◆ **Selected extract**:
___

DSC had fired Brown for allegedly not holding up his end of a contract that gives the company the right to any idea Brown came up with for a ten year period. Brown says he had an idea for upgrading old computer code into a higher-level code, but has not written it down and refuses to reveal it. The idea, potentially worth millions of dollars, remains where it was born, in his head.

The idea that Brown has is for an automated computer conversion of machine executable binary code into portable high level programming source code. It would aid companies that have old computer programs where the original source code has either been lost or the cost to re-write them is too expensive. Most large businesses' computer programs, that have been developed over the past 30 years, will only run on big mainframe computers. Many of these companies would love to run their programs on new, cheaper PCs but don't have the resources to manually convert the old computer programs.

___

◆ **Provided material**:

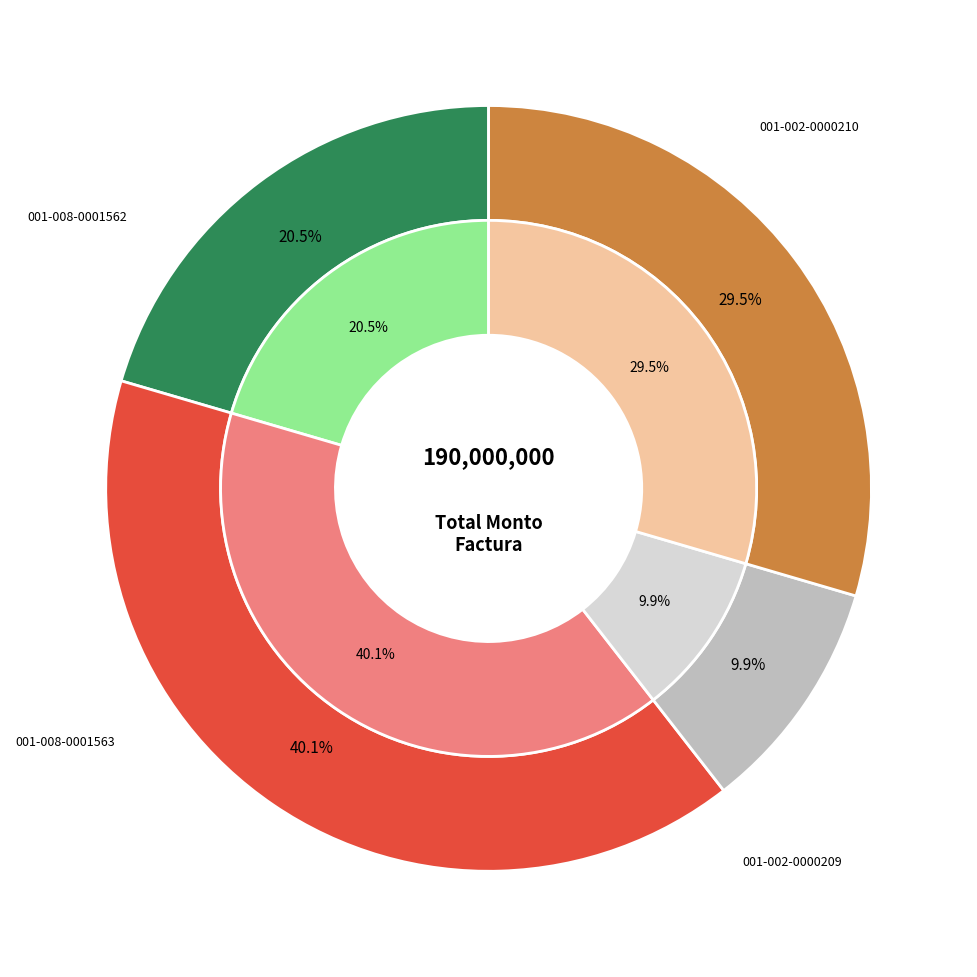

True or false: 001-008-0001563 accounts for 4% of the total.

False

___

◆ **Work instruction 1**:
Reproduce the passage on Brown's code-conversion idea between "The idea that" and "old computer programs.", inclusive.
◆ **Work instruction 2**:
List every numerical quantity stated in the passage on Brown's code-conversion idea, along with what each one measures.
The data comes from a different source than the passage on Brown's code-conversion idea.

◆ **Answer 1**:
The idea that Brown has is for an automated computer conversion of machine executable binary code into portable high level programming source code. It would aid companies that have old computer programs where the original source code has either been lost or the cost to re-write them is too expensive. Most large businesses' computer programs, that have been developed over the past 30 years, will only run on big mainframe computers. Many of these companies would love to run their programs on new, cheaper PCs but don't have the resources to manually convert the old computer programs.

◆ **Answer 2**:
- ten: the length in years of the period covered by Brown's contract with DSC
- millions: the potential worth of the idea, in dollars
- 30: the number of years over which most large businesses' computer programs have been developed